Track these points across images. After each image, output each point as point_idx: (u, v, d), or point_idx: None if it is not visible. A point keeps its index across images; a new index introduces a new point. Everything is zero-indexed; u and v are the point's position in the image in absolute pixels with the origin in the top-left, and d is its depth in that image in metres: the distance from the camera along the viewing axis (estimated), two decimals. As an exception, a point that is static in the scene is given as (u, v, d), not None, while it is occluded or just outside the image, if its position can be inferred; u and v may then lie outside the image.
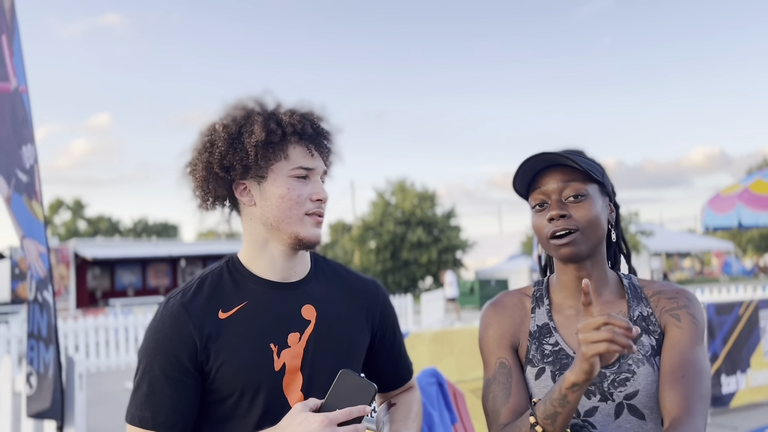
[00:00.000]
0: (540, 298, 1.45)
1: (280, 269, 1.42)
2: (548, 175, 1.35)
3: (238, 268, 1.43)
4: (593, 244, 1.35)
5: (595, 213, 1.33)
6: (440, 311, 15.84)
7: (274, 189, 1.37)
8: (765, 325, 6.70)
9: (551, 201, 1.34)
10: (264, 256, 1.41)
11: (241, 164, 1.36)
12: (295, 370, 1.36)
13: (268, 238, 1.40)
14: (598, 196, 1.36)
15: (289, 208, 1.37)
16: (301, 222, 1.38)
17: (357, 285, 1.54)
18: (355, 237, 38.75)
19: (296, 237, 1.38)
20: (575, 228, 1.32)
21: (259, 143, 1.34)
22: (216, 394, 1.34)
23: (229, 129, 1.37)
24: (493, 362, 1.40)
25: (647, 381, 1.30)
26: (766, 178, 11.37)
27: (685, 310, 1.36)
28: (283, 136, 1.36)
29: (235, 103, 1.41)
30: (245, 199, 1.40)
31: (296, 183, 1.38)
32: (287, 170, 1.37)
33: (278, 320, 1.38)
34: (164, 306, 1.36)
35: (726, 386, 6.30)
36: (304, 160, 1.39)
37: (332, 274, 1.53)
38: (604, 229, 1.36)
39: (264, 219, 1.39)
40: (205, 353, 1.31)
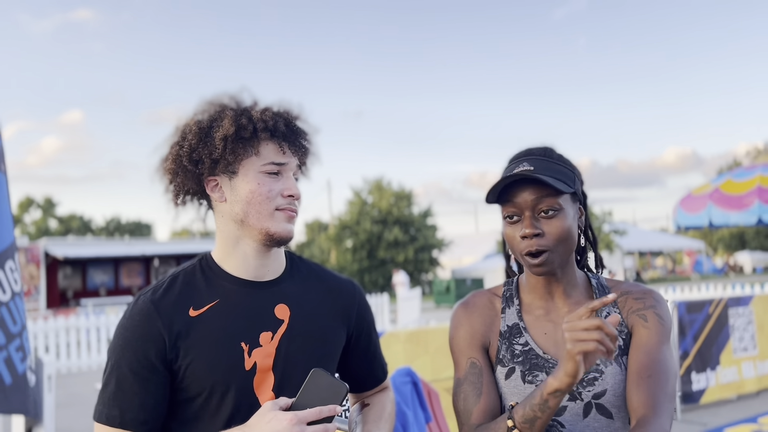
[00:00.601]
0: (510, 298, 1.45)
1: (253, 267, 1.40)
2: (521, 187, 1.33)
3: (211, 266, 1.41)
4: (565, 258, 1.36)
5: (568, 226, 1.33)
6: (417, 310, 15.87)
7: (244, 184, 1.36)
8: (734, 322, 6.82)
9: (524, 216, 1.33)
10: (236, 254, 1.40)
11: (210, 158, 1.34)
12: (266, 370, 1.35)
13: (240, 235, 1.39)
14: (570, 206, 1.36)
15: (259, 203, 1.35)
16: (271, 217, 1.36)
17: (334, 285, 1.53)
18: (331, 236, 38.69)
19: (266, 232, 1.36)
20: (548, 248, 1.31)
21: (228, 137, 1.33)
22: (185, 393, 1.32)
23: (200, 123, 1.36)
24: (464, 362, 1.40)
25: (615, 380, 1.32)
26: (736, 179, 11.59)
27: (652, 310, 1.37)
28: (254, 132, 1.35)
29: (210, 98, 1.40)
30: (216, 195, 1.39)
31: (267, 178, 1.36)
32: (258, 166, 1.36)
33: (250, 319, 1.36)
34: (134, 304, 1.35)
35: (696, 383, 6.40)
36: (275, 156, 1.37)
37: (308, 274, 1.51)
38: (576, 238, 1.37)
39: (234, 215, 1.37)
40: (174, 351, 1.30)
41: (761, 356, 7.04)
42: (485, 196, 1.35)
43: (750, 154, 52.94)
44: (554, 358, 1.35)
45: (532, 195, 1.31)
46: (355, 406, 1.62)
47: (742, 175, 11.58)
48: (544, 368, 1.35)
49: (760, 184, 10.87)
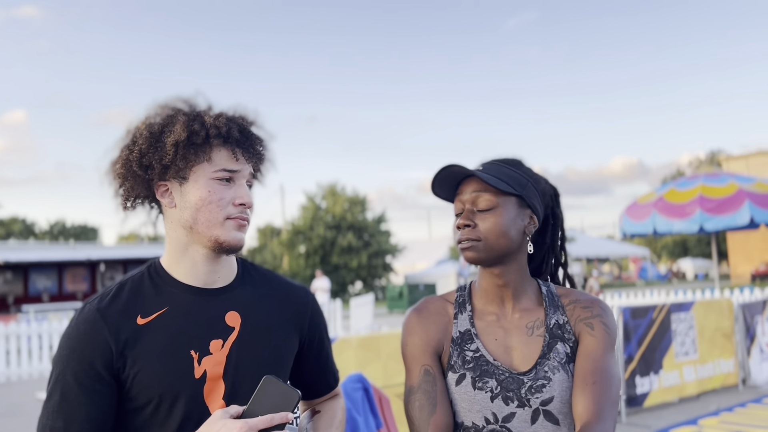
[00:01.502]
0: (462, 304, 1.47)
1: (203, 274, 1.38)
2: (466, 184, 1.42)
3: (160, 273, 1.38)
4: (498, 253, 1.39)
5: (501, 224, 1.38)
6: (369, 316, 15.86)
7: (194, 191, 1.33)
8: (676, 327, 7.04)
9: (464, 210, 1.41)
10: (185, 261, 1.37)
11: (160, 164, 1.32)
12: (216, 378, 1.33)
13: (189, 242, 1.36)
14: (512, 208, 1.40)
15: (210, 211, 1.33)
16: (221, 225, 1.34)
17: (286, 291, 1.51)
18: (284, 241, 38.35)
19: (216, 240, 1.34)
20: (477, 238, 1.38)
21: (179, 143, 1.31)
22: (133, 403, 1.29)
23: (152, 127, 1.34)
24: (417, 369, 1.40)
25: (562, 387, 1.34)
26: (679, 188, 11.97)
27: (598, 319, 1.41)
28: (206, 138, 1.33)
29: (163, 102, 1.38)
30: (166, 200, 1.36)
31: (218, 186, 1.34)
32: (209, 172, 1.33)
33: (200, 327, 1.34)
34: (80, 312, 1.31)
35: (640, 387, 6.57)
36: (227, 162, 1.35)
37: (260, 280, 1.49)
38: (513, 239, 1.40)
39: (183, 222, 1.35)
40: (122, 360, 1.27)
41: (702, 360, 7.29)
42: (431, 188, 1.44)
43: (692, 164, 54.82)
44: (504, 364, 1.37)
45: (473, 191, 1.40)
46: (306, 413, 1.61)
47: (685, 185, 11.98)
48: (494, 375, 1.36)
49: (702, 193, 11.26)
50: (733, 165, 39.86)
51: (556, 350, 1.38)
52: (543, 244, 1.53)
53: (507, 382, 1.35)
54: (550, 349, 1.38)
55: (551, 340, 1.39)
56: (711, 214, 10.99)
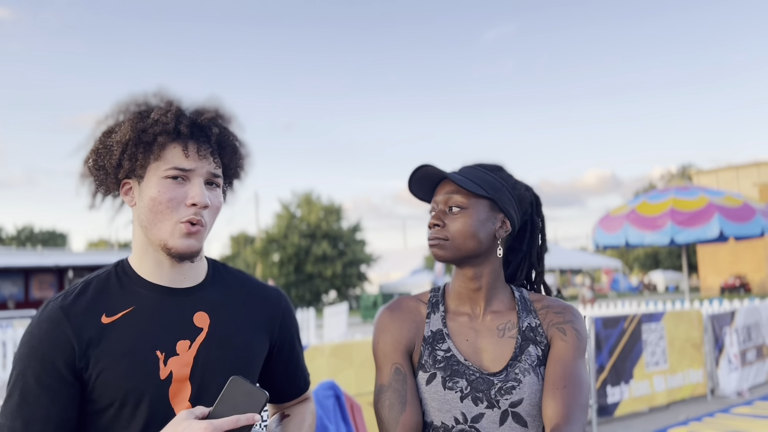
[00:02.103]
0: (436, 304, 1.47)
1: (168, 274, 1.34)
2: (441, 186, 1.45)
3: (127, 271, 1.35)
4: (465, 254, 1.41)
5: (469, 225, 1.40)
6: (343, 325, 15.79)
7: (147, 190, 1.29)
8: (647, 338, 7.11)
9: (437, 210, 1.44)
10: (148, 260, 1.34)
11: (110, 164, 1.30)
12: (183, 380, 1.29)
13: (148, 242, 1.33)
14: (483, 210, 1.41)
15: (160, 212, 1.27)
16: (171, 230, 1.28)
17: (258, 293, 1.48)
18: (258, 249, 38.12)
19: (165, 246, 1.29)
20: (445, 237, 1.41)
21: (126, 142, 1.27)
22: (96, 404, 1.25)
23: (106, 127, 1.32)
24: (388, 367, 1.40)
25: (532, 390, 1.35)
26: (651, 201, 12.14)
27: (570, 324, 1.43)
28: (155, 135, 1.27)
29: (122, 100, 1.34)
30: (127, 198, 1.34)
31: (169, 185, 1.27)
32: (161, 171, 1.28)
33: (166, 327, 1.30)
34: (42, 310, 1.27)
35: (611, 396, 6.61)
36: (179, 160, 1.28)
37: (231, 281, 1.45)
38: (482, 241, 1.41)
39: (141, 221, 1.32)
40: (85, 360, 1.23)
41: (671, 370, 7.37)
42: (408, 186, 1.47)
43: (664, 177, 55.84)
44: (474, 365, 1.37)
45: (446, 192, 1.43)
46: (275, 417, 1.58)
47: (657, 198, 12.15)
48: (464, 375, 1.36)
49: (673, 206, 11.43)
50: (704, 179, 40.67)
51: (528, 352, 1.39)
52: (519, 251, 1.54)
53: (477, 382, 1.35)
54: (522, 351, 1.39)
55: (523, 342, 1.40)
56: (682, 226, 11.16)
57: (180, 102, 1.33)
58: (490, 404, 1.34)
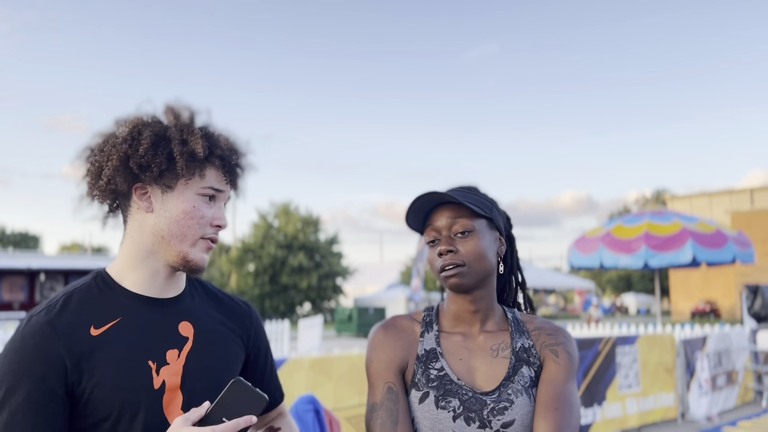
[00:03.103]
0: (430, 324, 1.48)
1: (158, 285, 1.36)
2: (439, 212, 1.43)
3: (108, 282, 1.34)
4: (480, 276, 1.42)
5: (481, 247, 1.41)
6: (317, 338, 15.69)
7: (178, 203, 1.33)
8: (621, 360, 7.19)
9: (441, 237, 1.42)
10: (144, 268, 1.35)
11: (159, 168, 1.30)
12: (175, 389, 1.30)
13: (154, 251, 1.34)
14: (486, 230, 1.44)
15: (189, 226, 1.33)
16: (194, 244, 1.34)
17: (230, 305, 1.52)
18: (233, 259, 37.77)
19: (184, 258, 1.34)
20: (462, 262, 1.40)
21: (188, 155, 1.31)
22: (90, 418, 1.23)
23: (161, 128, 1.33)
24: (381, 386, 1.40)
25: (524, 411, 1.36)
26: (626, 224, 12.30)
27: (562, 346, 1.45)
28: (209, 156, 1.34)
29: (173, 105, 1.38)
30: (144, 203, 1.34)
31: (202, 202, 1.34)
32: (198, 187, 1.34)
33: (155, 336, 1.31)
34: (26, 325, 1.24)
35: (584, 418, 6.67)
36: (216, 182, 1.36)
37: (206, 293, 1.49)
38: (492, 261, 1.44)
39: (157, 229, 1.33)
40: (77, 374, 1.21)
41: (644, 393, 7.45)
42: (405, 218, 1.45)
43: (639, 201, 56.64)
44: (467, 384, 1.38)
45: (448, 217, 1.42)
46: (262, 431, 1.58)
47: (632, 221, 12.32)
48: (457, 394, 1.37)
49: (648, 230, 11.60)
50: (678, 205, 41.33)
51: (521, 373, 1.40)
52: (506, 266, 1.57)
53: (470, 402, 1.36)
54: (516, 371, 1.40)
55: (517, 363, 1.41)
56: (656, 251, 11.32)
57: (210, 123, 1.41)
58: (482, 424, 1.35)
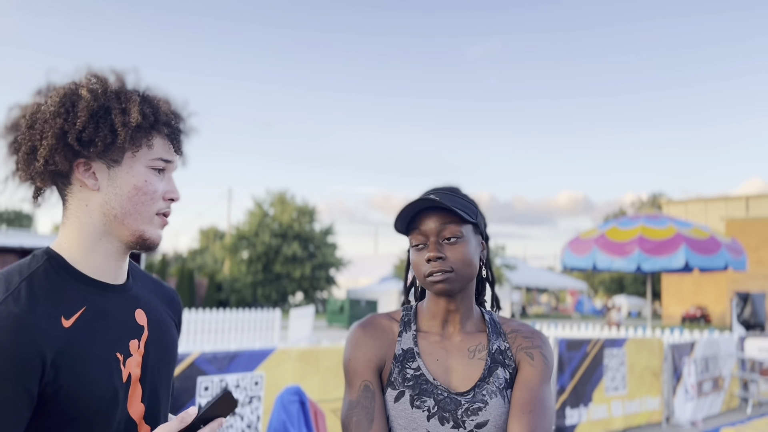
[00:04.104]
0: (408, 323, 1.49)
1: (113, 269, 1.27)
2: (427, 216, 1.42)
3: (65, 266, 1.21)
4: (467, 281, 1.44)
5: (469, 253, 1.42)
6: (308, 328, 15.71)
7: (128, 177, 1.23)
8: (608, 362, 7.22)
9: (429, 242, 1.42)
10: (97, 252, 1.24)
11: (104, 142, 1.19)
12: (136, 381, 1.24)
13: (106, 232, 1.24)
14: (472, 236, 1.44)
15: (142, 203, 1.24)
16: (149, 221, 1.26)
17: (166, 291, 1.47)
18: (227, 245, 37.78)
19: (140, 236, 1.25)
20: (450, 269, 1.40)
21: (132, 125, 1.20)
22: (63, 416, 1.13)
23: (95, 98, 1.21)
24: (358, 384, 1.41)
25: (497, 412, 1.37)
26: (620, 227, 12.34)
27: (538, 350, 1.46)
28: (154, 124, 1.24)
29: (96, 71, 1.26)
30: (88, 181, 1.22)
31: (153, 176, 1.25)
32: (147, 159, 1.24)
33: (119, 327, 1.24)
34: None
35: (569, 418, 6.70)
36: (164, 152, 1.27)
37: (144, 278, 1.42)
38: (477, 266, 1.45)
39: (107, 208, 1.23)
40: (54, 370, 1.11)
41: (630, 396, 7.49)
42: (394, 223, 1.43)
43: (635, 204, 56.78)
44: (443, 384, 1.39)
45: (436, 222, 1.41)
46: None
47: (627, 224, 12.36)
48: (432, 394, 1.38)
49: (642, 234, 11.64)
50: (673, 209, 41.41)
51: (496, 375, 1.41)
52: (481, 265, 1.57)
53: (445, 402, 1.37)
54: (491, 373, 1.41)
55: (492, 365, 1.42)
56: (649, 254, 11.37)
57: (149, 87, 1.30)
58: (456, 424, 1.36)
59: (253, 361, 4.22)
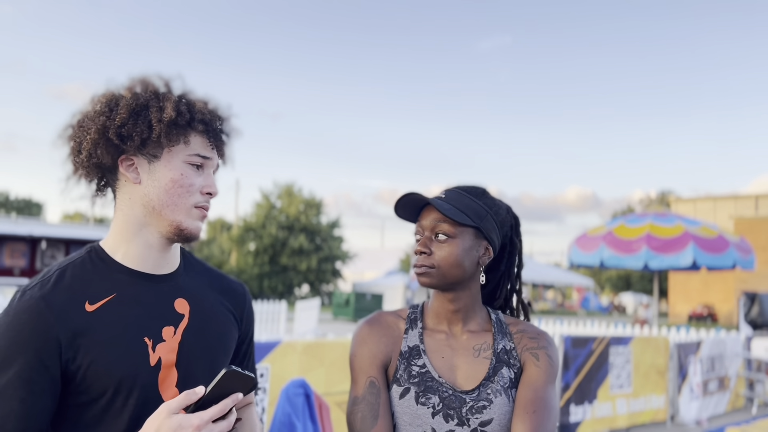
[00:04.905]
0: (414, 321, 1.51)
1: (153, 259, 1.34)
2: (428, 211, 1.46)
3: (102, 257, 1.32)
4: (450, 281, 1.45)
5: (455, 255, 1.43)
6: (314, 321, 15.75)
7: (166, 171, 1.31)
8: (614, 360, 7.21)
9: (423, 236, 1.45)
10: (137, 242, 1.33)
11: (140, 137, 1.29)
12: (170, 366, 1.29)
13: (146, 223, 1.33)
14: (468, 239, 1.44)
15: (179, 195, 1.31)
16: (187, 212, 1.33)
17: (225, 284, 1.50)
18: (234, 237, 37.89)
19: (178, 227, 1.32)
20: (432, 265, 1.43)
21: (166, 121, 1.29)
22: (86, 395, 1.22)
23: (136, 98, 1.31)
24: (363, 380, 1.42)
25: (502, 411, 1.38)
26: (628, 224, 12.30)
27: (544, 350, 1.47)
28: (190, 121, 1.32)
29: (143, 77, 1.36)
30: (131, 175, 1.32)
31: (190, 170, 1.33)
32: (184, 155, 1.32)
33: (151, 313, 1.30)
34: (19, 300, 1.22)
35: (574, 415, 6.70)
36: (202, 149, 1.35)
37: (202, 270, 1.48)
38: (467, 269, 1.44)
39: (147, 200, 1.31)
40: (72, 350, 1.20)
41: (634, 394, 7.48)
42: (394, 208, 1.48)
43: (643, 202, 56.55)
44: (448, 382, 1.41)
45: (431, 219, 1.44)
46: None
47: (634, 222, 12.31)
48: (437, 391, 1.39)
49: (650, 231, 11.60)
50: (682, 207, 41.23)
51: (500, 374, 1.42)
52: (497, 271, 1.58)
53: (449, 399, 1.38)
54: (496, 372, 1.43)
55: (497, 364, 1.44)
56: (656, 252, 11.32)
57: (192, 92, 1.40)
58: (461, 422, 1.37)
59: (259, 353, 4.24)
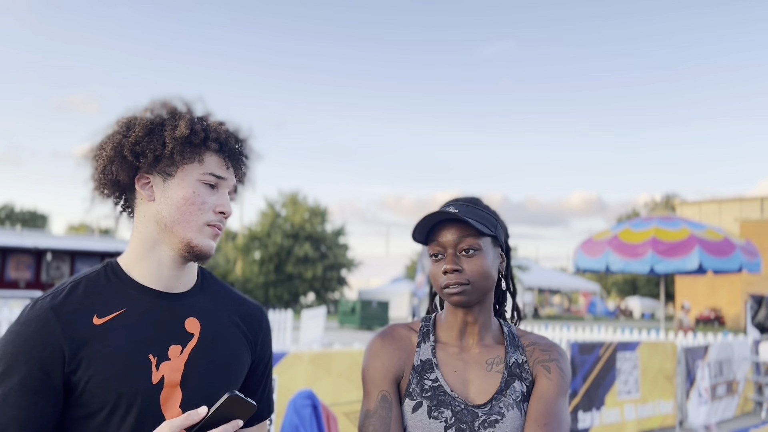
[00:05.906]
0: (426, 334, 1.50)
1: (166, 277, 1.35)
2: (446, 227, 1.43)
3: (117, 273, 1.34)
4: (482, 294, 1.44)
5: (486, 266, 1.42)
6: (320, 329, 15.74)
7: (179, 189, 1.32)
8: (621, 366, 7.18)
9: (447, 254, 1.42)
10: (150, 260, 1.34)
11: (154, 154, 1.30)
12: (174, 385, 1.29)
13: (159, 240, 1.34)
14: (490, 248, 1.45)
15: (191, 212, 1.32)
16: (199, 230, 1.33)
17: (243, 307, 1.49)
18: (239, 246, 37.92)
19: (188, 244, 1.32)
20: (466, 281, 1.40)
21: (179, 138, 1.31)
22: (85, 408, 1.23)
23: (153, 117, 1.34)
24: (376, 394, 1.42)
25: (514, 425, 1.38)
26: (633, 228, 12.26)
27: (555, 363, 1.47)
28: (204, 140, 1.33)
29: (164, 99, 1.38)
30: (145, 192, 1.34)
31: (204, 189, 1.34)
32: (198, 173, 1.33)
33: (159, 331, 1.30)
34: (30, 309, 1.25)
35: (582, 422, 6.67)
36: (217, 168, 1.35)
37: (219, 291, 1.47)
38: (494, 279, 1.45)
39: (159, 217, 1.33)
40: (75, 362, 1.21)
41: (642, 400, 7.44)
42: (412, 233, 1.45)
43: (648, 205, 56.43)
44: (460, 396, 1.40)
45: (454, 235, 1.41)
46: None
47: (640, 226, 12.27)
48: (450, 405, 1.39)
49: (655, 235, 11.56)
50: (687, 210, 41.11)
51: (513, 388, 1.42)
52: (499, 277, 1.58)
53: (462, 413, 1.38)
54: (508, 386, 1.42)
55: (509, 378, 1.43)
56: (662, 256, 11.28)
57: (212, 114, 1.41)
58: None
59: (266, 364, 4.21)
*-*-*
## Task statement
Output the records above as they stand, from the first line to the line with "37: (332, 274, 1.53)", inclusive, and exclude the pictures.

## Expected answer
Track these points across images. After each image, output each point as point_idx: (u, v, d), or point_idx: None if it is not visible. A point keeps its index across images; a new index introduces a new point. Everything is zero-indexed; u and v are the point's position in the image in absolute pixels with the origin in the top-left, and d is its depth in that image in metres: the distance from the camera along the viewing axis (estimated), two decimals. As an exception, a point that is static in the scene is given as (u, v, d), not None, while it is occluded or just outside the image, if its position can be inferred; u and v may then lie outside the image.
[00:00.000]
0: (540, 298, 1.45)
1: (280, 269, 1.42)
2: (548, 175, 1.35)
3: (238, 268, 1.43)
4: (593, 244, 1.35)
5: (595, 213, 1.33)
6: (440, 311, 15.84)
7: (274, 189, 1.37)
8: (765, 325, 6.70)
9: (551, 201, 1.34)
10: (264, 256, 1.41)
11: (241, 164, 1.36)
12: (295, 370, 1.36)
13: (268, 238, 1.40)
14: (598, 196, 1.36)
15: (289, 208, 1.37)
16: (301, 222, 1.38)
17: (357, 285, 1.54)
18: (355, 237, 38.75)
19: (296, 237, 1.38)
20: (575, 228, 1.32)
21: (259, 143, 1.34)
22: (216, 394, 1.34)
23: (229, 129, 1.37)
24: (493, 362, 1.40)
25: (647, 381, 1.30)
26: (766, 178, 11.37)
27: (685, 310, 1.36)
28: (283, 136, 1.36)
29: (235, 103, 1.41)
30: (245, 199, 1.40)
31: (296, 183, 1.38)
32: (287, 170, 1.37)
33: (278, 320, 1.38)
34: (164, 306, 1.36)
35: (726, 386, 6.30)
36: (304, 160, 1.39)
37: (332, 274, 1.53)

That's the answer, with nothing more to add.